Thursday, August 18, 2011

Pool Runnings

So I got to do a 10K mud run in June (which I walked a good chunk of, for the record). Afterward I tried to keep up with the new and improved exercise regime, and I got up to a 5 mile run the week before Independence day this year--but then my knees started hurting every time I walked up or down stairs (and if you've been to my current home...well, it's pretty much all stairs. We have four levels in our home). Eventually, I went to see a doctor, who decided that because he couldn't see anything else wrong and because I felt pain on stairs, I must have bruised the underside of my patella.

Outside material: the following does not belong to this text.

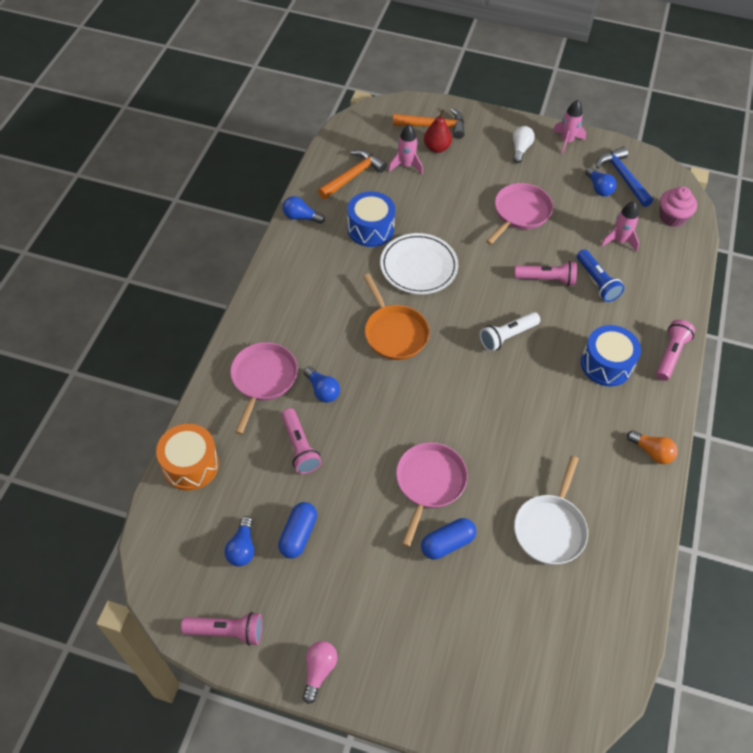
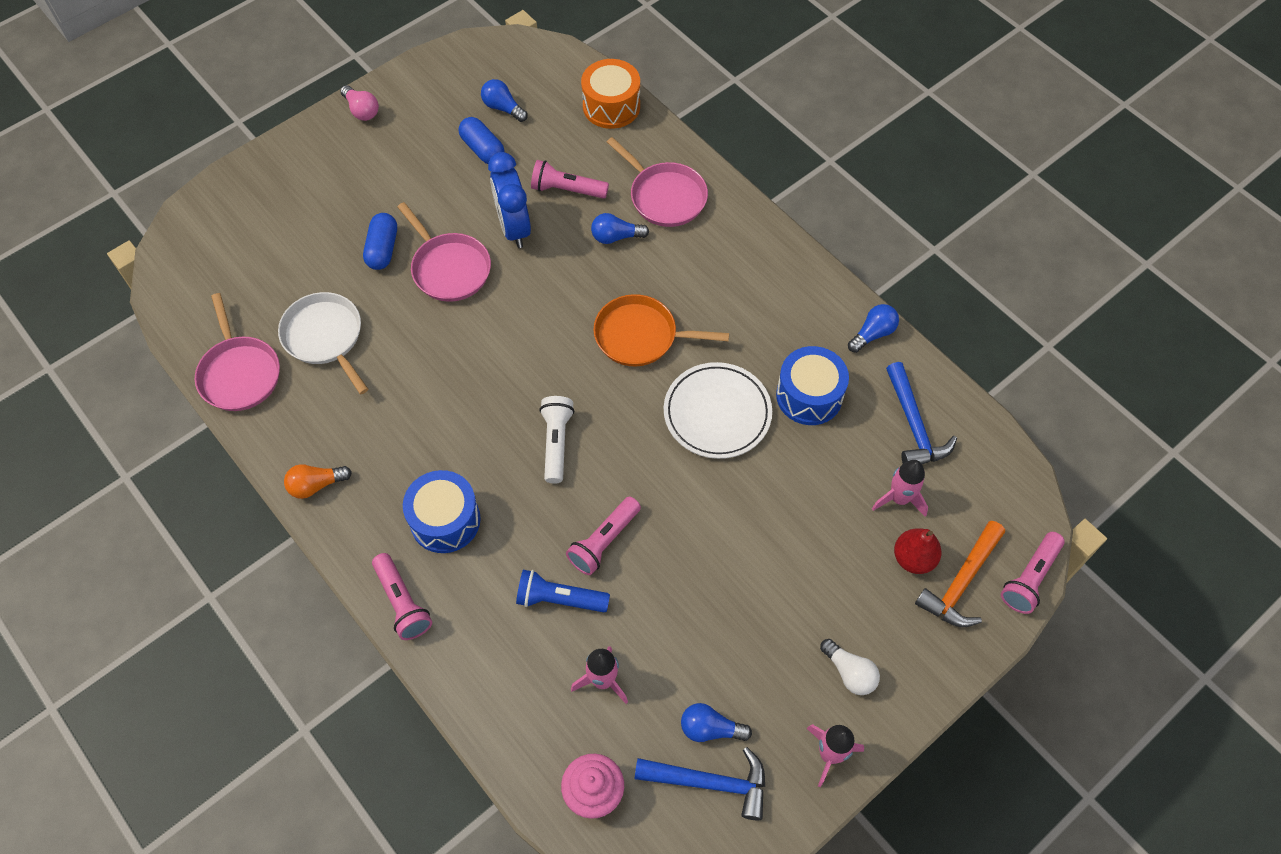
camera: 125 degrees right, 5 degrees up
pink flashlight [181,612,262,646] -> pink flashlight moved to [1001,532,1065,614]
orange hammer [318,150,387,199] -> blue hammer [886,362,957,464]
pink pan [486,183,553,245] -> pink pan moved to [195,293,280,411]
none -> blue clock [488,152,531,248]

So, I have bruised kneecaps.

I'm supposed to do physical therapy, and I'm supposed to refrain from running. And since I've been working on a June 30 year-end client, I'm pretty much refraining from all exercise. Finally last night, my roommate Erin and I decided to give the exercise thing another try. Only, I couldn't run, and she didn't have a bike, so we headed to the pool. We did pretty good swimming for a bit, but then my bruised patellas made themselves known. So we then started jogging in the pool. Maybe not the most exercise I've ever had, but I was impressed nonetheless--it was just the right amount of exercise for someone who's been a bum for a while. The whole troupe of teenagers that was sharing the pool with us probably thought we were a little crazy--but that's okay. We probably are. At any rate I've found something relatively fun to do that I can tell myself is a form of exercise.